**Artikel**.
Luftbild: Stadtmessungsamt Stuttgart, Grafik: Kontext

Bebauen oder nicht? S-21-Teilflächen

Bei der Benennung der Flächen, die durch S 21 frei und bebaut werden sollen, herrscht Verwirrungspotenzial: Alle Teilflächen (A2, B, C1 und C2) fasst die Stadt Stuttgart mittlerweile als Projekt "Stuttgart Rosenstein" zusammen, das geplante Rosensteinquartier ist aber nur eines davon: die Teilfläche B. Auf der Teilfläche A2, dem unmittelbaren Gleisvorfeld, soll das Europaquartier entstehen – nur gegen deren Bebauung richtet sich das Bürgerbegehren des Bündnisses "Bahnhof mit Zukunft". Auf Teilfläche C1 soll die Maker City entstehen, für C2 ist bislang kein eigener Name bekannt. Das Areal A1 gehört nicht zu den S-21-Flächen, es wurde seit Mitte der 1980er-Jahre sukzessive auf dem Gelände des ehemaligen Güterbahnhofs bebaut.  (os)

**Aufgaben**.
[a] Schreibe aus dem Artikel den Abschnitt ab, der mit den Worten "Bei der Benennung" beginnt und nach den Worten "Güterbahnhofs bebaut.  (os)" endet.
[b] Auf welcher Teilfläche soll laut dem Artikel die Maker City entstehen?
Die Einträge haben hiermit nichts zu tun.

**Gespeicherte Daten**.
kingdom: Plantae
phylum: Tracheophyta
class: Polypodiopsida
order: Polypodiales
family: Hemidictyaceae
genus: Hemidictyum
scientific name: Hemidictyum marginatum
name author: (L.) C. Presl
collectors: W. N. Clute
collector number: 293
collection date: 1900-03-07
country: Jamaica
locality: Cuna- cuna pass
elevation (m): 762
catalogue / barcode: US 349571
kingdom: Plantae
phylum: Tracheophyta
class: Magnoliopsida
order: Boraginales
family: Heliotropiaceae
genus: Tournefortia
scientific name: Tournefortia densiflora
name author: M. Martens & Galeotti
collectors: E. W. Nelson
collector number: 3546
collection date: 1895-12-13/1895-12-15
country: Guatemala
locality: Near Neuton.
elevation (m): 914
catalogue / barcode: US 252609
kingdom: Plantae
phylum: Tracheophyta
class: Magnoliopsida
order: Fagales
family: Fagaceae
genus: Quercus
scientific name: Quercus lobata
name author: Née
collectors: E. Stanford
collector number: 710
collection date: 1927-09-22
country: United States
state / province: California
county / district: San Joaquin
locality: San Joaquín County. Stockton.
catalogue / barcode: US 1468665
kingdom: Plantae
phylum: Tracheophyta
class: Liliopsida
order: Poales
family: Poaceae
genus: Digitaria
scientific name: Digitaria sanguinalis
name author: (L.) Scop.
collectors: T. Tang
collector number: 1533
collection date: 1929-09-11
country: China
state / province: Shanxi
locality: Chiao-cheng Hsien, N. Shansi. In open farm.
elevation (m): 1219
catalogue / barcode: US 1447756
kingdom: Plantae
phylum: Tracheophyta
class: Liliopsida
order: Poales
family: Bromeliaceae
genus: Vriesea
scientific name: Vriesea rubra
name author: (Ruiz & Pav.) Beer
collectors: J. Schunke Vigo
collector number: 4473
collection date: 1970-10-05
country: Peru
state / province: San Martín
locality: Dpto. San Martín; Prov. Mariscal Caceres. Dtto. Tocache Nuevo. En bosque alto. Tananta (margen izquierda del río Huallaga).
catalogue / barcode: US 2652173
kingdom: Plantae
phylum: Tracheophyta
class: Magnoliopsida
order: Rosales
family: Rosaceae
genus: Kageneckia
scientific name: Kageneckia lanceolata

**Endgültige Antworten**.
[a]
Bei der Benennung der Flächen, die durch S 21 frei und bebaut werden sollen, herrscht Verwirrungspotenzial: Alle Teilflächen (A2, B, C1 und C2) fasst die Stadt Stuttgart mittlerweile als Projekt "Stuttgart Rosenstein" zusammen, das geplante Rosensteinquartier ist aber nur eines davon: die Teilfläche B. Auf der Teilfläche A2, dem unmittelbaren Gleisvorfeld, soll das Europaquartier entstehen – nur gegen deren Bebauung richtet sich das Bürgerbegehren des Bündnisses "Bahnhof mit Zukunft". Auf Teilfläche C1 soll die Maker City entstehen, für C2 ist bislang kein eigener Name bekannt. Das Areal A1 gehört nicht zu den S-21-Flächen, es wurde seit Mitte der 1980er-Jahre sukzessive auf dem Gelände des ehemaligen Güterbahnhofs bebaut.  (os)

[b] Auf der Teilfläche C1.